Grand, mince, Marc aussi avait des yeux clairs. A l’inverse de Lise, il faisait plus vieux que son âge, avec une voix posée, un ton grave. Il était très attaché à sa femme, mais à sa façon, bien particulière. Ils avaient découvert ensemble les plaisirs du sexe ; dès le début, Lise, malgré son manque d’expérience, sa passivité, avait fait montre d’une intense sensualité. Petit à petit, leur liaison s’était écartée des sentiers battus. Marc, entraîné par son imagination, stimulé par ses lectures (Histoire de l’œil, Histoire d’O), avait pris l’ascendant sur Lise, dont il s’ingéniait par tous les moyens à allumer les désirs.

Tous deux avaient commencé par des jeux osés, dans des endroits peu discrets. Ainsi, régulièrement, Lise se laissait trousser par Marc dans des cinémas pornos. De fil en aiguille, il l’avait mise dans des situations de plus en plus exposées. Il voyait avec plaisir ses joues se colorer du rouge de la honte et il n’avait qu’à glisser sa main entre ses cuisses pour vérifier l’humidité de sa vulve. Il avait été fasciné par la transformation qui s’était opérée chez elle, à cette époque. Il pensait, chaque fois, avoir rencontré la limite au-delà de laquelle elle ne voudrait pas aller. Mais il se rendait bientôt compte que chaque aventure repoussait la frontière. Lise se comportait comme si sa sexualité, trop longtemps contenue, ne demandait qu’à éclater au grand jour.

Elle ne s’était pas rebellée quand il avait exigé qu’elle s’exhibe pour lui. Surmontant son malaise teinté de dégoût, elle sentait, chaque fois, naître en elle un plaisir « sale », dont elle n’arrivait plus à se passer. Elle, qui ne portait que des jeans et des chaussures plates, s’était convertie aux jupes et aux talons hauts. Oubliant sa peur, elle avait accepté de ne plus porter de culotte ; c’est, le plus souvent, nue sous ses robes qu’elle sortait en ville.

Une autre étape fut franchie quand Marc exigea qu’elle s’épile le sexe, pour paraître plus nue encore quand elle se montrait. L’aspect de sa nudité en fut transformé. Son pubis lisse au bas de son ventre plat attirait le regard. Les lèvres de sa vulve, à peine proéminentes, d’un rose très pâle, se remarquaient davantage. En été, comme elle pratiquait le bronzage intégral, sa chatte prenait une teinte ambrée très prononcée.
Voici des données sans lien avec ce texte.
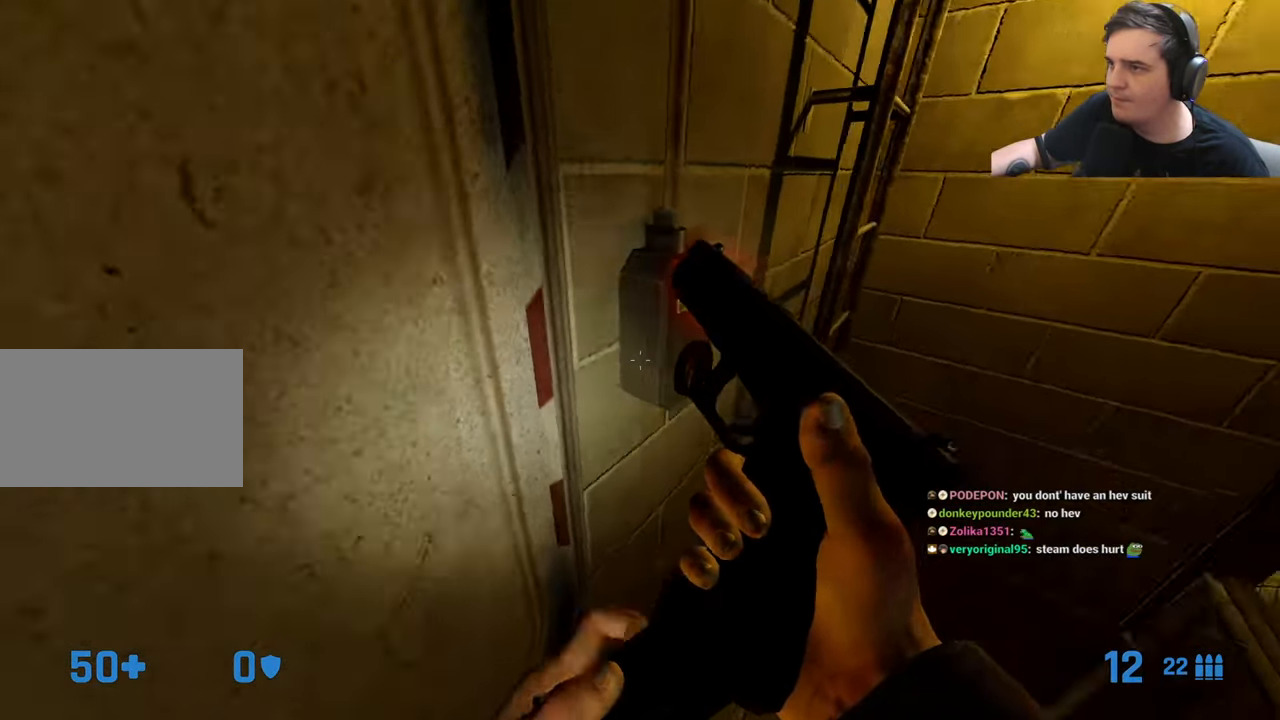
{"keys": ["a", "w"], "events": [[150, "d", "down"], [200, "w", "down"], [250, "d", "up"], [384, "a", "down"]]}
Elle savait bien qu’ainsi hâlée de partout, avec ses petits seins aux étroites aréoles, la cambrure très prononcée de ses reins, ses hautes fesses pommées, elle offrait le spectacle d’une lolita prête à toutes les transgressions.

Alors, elle s’était laissé emporter. Elle ne s’était pas étonnée lorsqu’après lui avoir fait jouer les allumeuses, Marc l’avait carrément offerte à un voisin de palier. Elle avait découvert un plaisir nouveau : sentir un pénis inconnu dans son vagin, se faire baiser devant son mari, jouir devant lui en le suçant, et recevoir du sperme dans sa bouche et dans son con en même temps. Elle avait aimé avoir quatre mains sur son corps, et avait eu l’impression de franchir une nouvelle étape. Par la suite, elle avait attendu que le voisin en question se joigne à leurs jeux pour jouir toujours davantage, avec une rage animale, dépassant la crainte, la pudeur, la honte, et rencontrant enfin sa vraie nature.

Plus tard, elle s’était retrouvée au centre d’une orgie, au cours d’un week-end au bord de la mer : elle avait goûté avec un plaisir aigu aux verges bandées des hommes, aux creux intimes des femmes. Et elle s’était retrouvée au matin, poisseuse, fourbue, avec l’impression d’avoir repoussé encore plus loin les limites de sa jouissance.